▶ Problem requirements
Lines to restate from the data below: from the one containing "66: (316, 250)" to the one containing "84: (436, 262)", both included. Give them again exactly, and only them.

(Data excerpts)
>>>>>
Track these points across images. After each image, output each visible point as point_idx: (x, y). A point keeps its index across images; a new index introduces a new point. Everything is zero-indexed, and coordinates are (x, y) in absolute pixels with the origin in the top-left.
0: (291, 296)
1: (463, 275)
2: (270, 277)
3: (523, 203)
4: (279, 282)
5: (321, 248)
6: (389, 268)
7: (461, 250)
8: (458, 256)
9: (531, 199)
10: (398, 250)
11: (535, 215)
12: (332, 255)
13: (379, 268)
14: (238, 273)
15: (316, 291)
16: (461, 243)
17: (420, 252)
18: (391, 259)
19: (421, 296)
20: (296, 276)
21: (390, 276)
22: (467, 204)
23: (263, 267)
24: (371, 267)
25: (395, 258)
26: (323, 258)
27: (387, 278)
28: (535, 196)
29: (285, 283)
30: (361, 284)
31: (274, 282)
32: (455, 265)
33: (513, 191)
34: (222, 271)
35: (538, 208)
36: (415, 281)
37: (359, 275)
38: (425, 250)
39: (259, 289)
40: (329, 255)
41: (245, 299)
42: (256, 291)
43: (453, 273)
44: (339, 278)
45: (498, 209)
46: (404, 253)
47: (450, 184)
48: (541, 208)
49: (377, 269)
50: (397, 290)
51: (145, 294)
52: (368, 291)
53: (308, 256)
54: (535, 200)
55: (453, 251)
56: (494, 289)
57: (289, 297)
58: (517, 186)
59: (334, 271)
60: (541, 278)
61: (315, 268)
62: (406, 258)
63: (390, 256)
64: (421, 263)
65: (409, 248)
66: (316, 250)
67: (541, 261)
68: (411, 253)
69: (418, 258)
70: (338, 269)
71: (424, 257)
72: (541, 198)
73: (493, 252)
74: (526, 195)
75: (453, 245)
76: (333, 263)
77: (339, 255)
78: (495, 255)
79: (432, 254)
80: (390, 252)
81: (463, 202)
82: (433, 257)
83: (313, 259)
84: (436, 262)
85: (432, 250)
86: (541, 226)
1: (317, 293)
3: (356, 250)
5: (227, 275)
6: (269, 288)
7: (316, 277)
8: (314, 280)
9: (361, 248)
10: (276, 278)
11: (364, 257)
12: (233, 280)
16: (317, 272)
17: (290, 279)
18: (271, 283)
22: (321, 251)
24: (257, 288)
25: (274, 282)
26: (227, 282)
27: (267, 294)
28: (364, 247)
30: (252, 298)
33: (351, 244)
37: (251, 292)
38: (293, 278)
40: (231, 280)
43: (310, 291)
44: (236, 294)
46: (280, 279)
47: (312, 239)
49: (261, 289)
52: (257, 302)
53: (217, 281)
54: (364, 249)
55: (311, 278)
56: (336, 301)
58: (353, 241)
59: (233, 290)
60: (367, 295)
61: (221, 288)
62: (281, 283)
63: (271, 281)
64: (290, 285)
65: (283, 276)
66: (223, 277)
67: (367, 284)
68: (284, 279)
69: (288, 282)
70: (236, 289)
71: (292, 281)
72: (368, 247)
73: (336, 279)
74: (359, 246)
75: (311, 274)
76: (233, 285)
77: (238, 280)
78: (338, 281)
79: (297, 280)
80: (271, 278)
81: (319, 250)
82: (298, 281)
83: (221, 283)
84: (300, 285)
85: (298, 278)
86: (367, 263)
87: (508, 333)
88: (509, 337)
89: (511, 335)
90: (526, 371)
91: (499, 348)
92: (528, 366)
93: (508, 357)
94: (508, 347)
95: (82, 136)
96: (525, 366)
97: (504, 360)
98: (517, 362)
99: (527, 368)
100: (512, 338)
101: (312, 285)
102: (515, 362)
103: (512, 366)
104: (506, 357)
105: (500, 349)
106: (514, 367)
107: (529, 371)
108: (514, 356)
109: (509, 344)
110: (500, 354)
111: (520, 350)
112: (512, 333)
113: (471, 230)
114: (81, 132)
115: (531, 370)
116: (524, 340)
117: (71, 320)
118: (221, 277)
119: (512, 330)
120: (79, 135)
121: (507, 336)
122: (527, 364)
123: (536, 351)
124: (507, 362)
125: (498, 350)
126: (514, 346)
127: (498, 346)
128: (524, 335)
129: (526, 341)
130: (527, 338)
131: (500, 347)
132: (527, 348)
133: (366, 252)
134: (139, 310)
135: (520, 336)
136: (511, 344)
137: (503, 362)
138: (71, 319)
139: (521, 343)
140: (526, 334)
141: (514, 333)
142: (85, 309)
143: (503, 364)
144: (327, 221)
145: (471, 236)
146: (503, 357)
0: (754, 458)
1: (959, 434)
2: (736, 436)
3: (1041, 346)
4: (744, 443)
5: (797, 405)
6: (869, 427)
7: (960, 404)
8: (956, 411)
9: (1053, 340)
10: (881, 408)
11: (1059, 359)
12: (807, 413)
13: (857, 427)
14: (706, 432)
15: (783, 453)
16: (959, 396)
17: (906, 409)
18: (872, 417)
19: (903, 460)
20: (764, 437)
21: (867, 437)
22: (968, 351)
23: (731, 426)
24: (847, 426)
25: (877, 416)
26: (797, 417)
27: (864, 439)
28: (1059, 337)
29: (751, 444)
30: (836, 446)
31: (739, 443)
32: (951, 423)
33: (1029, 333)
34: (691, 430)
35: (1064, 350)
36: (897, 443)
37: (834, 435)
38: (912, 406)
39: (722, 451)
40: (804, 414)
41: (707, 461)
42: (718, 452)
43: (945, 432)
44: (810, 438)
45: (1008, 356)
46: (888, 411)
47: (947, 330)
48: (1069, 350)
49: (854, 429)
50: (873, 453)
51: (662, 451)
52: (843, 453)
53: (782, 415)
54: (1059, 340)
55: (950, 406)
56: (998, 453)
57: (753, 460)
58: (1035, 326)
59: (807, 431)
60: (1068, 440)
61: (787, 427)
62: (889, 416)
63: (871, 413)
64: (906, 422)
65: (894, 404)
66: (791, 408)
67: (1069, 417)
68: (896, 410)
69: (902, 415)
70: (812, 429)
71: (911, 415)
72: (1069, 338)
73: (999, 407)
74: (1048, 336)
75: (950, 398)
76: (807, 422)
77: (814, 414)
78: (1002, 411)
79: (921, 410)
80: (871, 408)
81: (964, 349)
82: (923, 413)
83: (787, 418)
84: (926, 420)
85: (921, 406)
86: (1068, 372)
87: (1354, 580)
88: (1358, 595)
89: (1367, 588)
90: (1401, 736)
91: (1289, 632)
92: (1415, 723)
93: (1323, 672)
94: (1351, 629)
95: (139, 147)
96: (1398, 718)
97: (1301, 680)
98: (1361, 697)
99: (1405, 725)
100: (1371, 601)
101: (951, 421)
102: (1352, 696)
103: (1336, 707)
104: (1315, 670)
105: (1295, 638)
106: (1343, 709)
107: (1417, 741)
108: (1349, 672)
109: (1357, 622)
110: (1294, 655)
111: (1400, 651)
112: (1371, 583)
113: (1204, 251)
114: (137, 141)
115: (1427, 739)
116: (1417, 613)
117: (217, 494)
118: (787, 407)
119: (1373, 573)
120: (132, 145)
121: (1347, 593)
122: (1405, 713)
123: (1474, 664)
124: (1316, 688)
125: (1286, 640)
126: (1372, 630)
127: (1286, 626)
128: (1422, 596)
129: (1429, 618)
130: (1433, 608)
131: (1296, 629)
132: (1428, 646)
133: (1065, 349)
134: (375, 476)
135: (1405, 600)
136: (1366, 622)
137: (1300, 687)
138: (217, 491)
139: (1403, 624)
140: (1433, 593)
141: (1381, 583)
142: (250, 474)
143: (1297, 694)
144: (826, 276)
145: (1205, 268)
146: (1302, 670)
<<<<<
▶ The answer
66: (316, 250)
67: (541, 261)
68: (411, 253)
69: (418, 258)
70: (338, 269)
71: (424, 257)
72: (541, 198)
73: (493, 252)
74: (526, 195)
75: (453, 245)
76: (333, 263)
77: (339, 255)
78: (495, 255)
79: (432, 254)
80: (390, 252)
81: (463, 202)
82: (433, 257)
83: (313, 259)
84: (436, 262)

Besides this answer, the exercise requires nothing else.